Een thermisch effect op de isolatie van draden vermindert de mechanische en diëlektrische eigenschappen ervan sterk. Als bijvoorbeeld de geleidbaarheid van elektrisch karton (als isolatiemateriaal) bij 20 ° C als eenheid wordt genomen, dan zal deze bij temperaturen van 30, 40 en 50 ° C respectievelijk 4, 13 en 37 keer toenemen. Thermische veroudering van de isolatie treedt meestal op als gevolg van overbelasting van elektrische netwerken met stromen die de toegestane lange termijn overschrijden voor een bepaald type en een bepaalde doorsnede van draden.Voor kabels met papierisolatie kan bijvoorbeeld hun levensduur worden bepaald volgens de bekende "regel van acht graden": een temperatuurstijging voor elke 8 ° C verkort de levensduur van de isolatie met 2 keer. Polymere isolatiematerialen zijn ook onderhevig aan thermische degradatie.

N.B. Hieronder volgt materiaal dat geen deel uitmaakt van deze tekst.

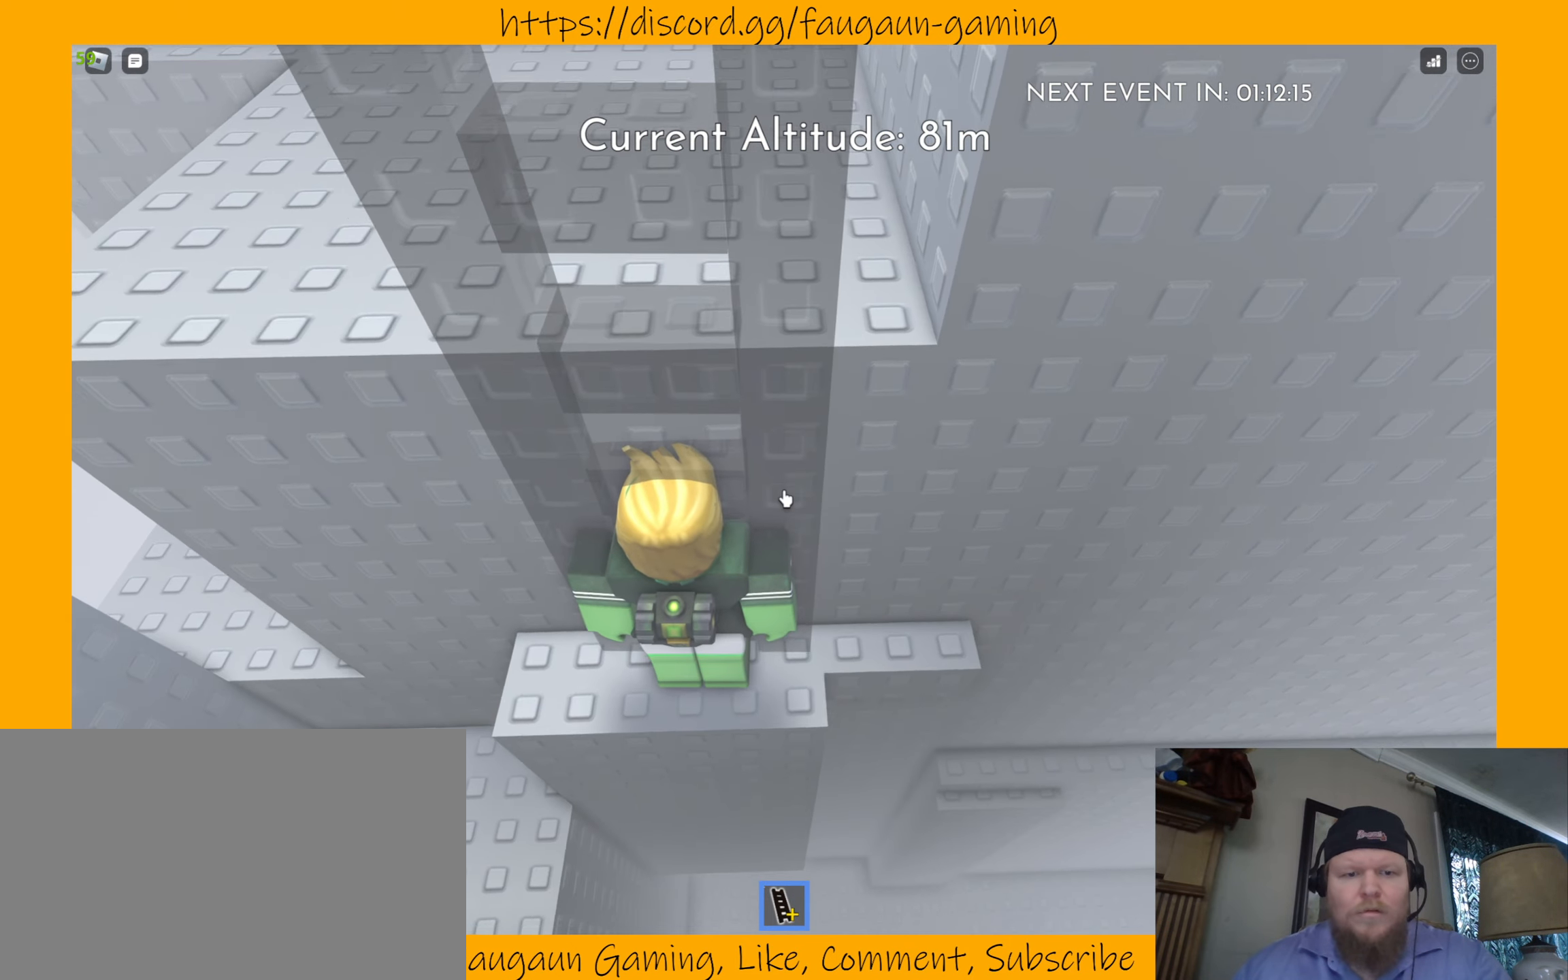
{"keys": [], "mouse": [], "events": []}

De invloed van vocht en een corrosieve omgeving op de isolatie van draden verslechtert de toestand ervan aanzienlijk door het verschijnen van oppervlaktelekkage. De resulterende warmte verdampt de vloeistof en laat sporen van zout achter op de isolatie. Wanneer de verdamping stopt, verdwijnt de lekstroom. Bij herhaalde blootstelling aan vocht wordt het proces herhaald, maar door een toename van de zoutconcentratie neemt de geleidbaarheid zo sterk toe dat de lekstroom niet stopt, zelfs niet na het einde van de verdamping. Bovendien verschijnen er kleine vonken. Vervolgens, onder invloed van de lekstroom, verkoolt de isolatie, verliest zijn sterkte, wat kan leiden tot het verschijnen van een lokale boogvormige oppervlakteontlading die de isolatie kan ontsteken.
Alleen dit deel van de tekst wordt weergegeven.